[Problem to work on]: Going line by line through the entries below, count those that contain "using". Give the number by itself.

Data items:
════════════════════

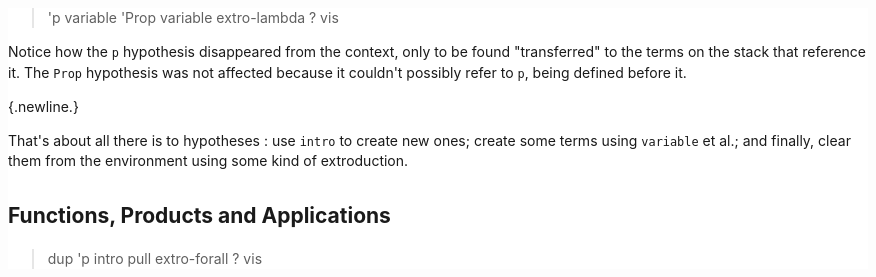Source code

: > 'p variable 'Prop variable extro-lambda
>? vis

Notice how the `p` hypothesis disappeared from the context, only to be
found "transferred" to the terms on the stack that reference it. The
`Prop` hypothesis was not affected because it couldn't possibly refer
to `p`, being defined before it.

{.newline.}

That's about all there is to hypotheses : use `intro` to create new
ones; create some terms using `variable` et al.; and finally,
clear them from the environment using some kind of extroduction.

Functions, Products and Applications
------------------------------------

> dup 'p intro pull extro-forall
>? vis

<div class="in-progress"></div>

════════════════════

[Exercise solution]: 2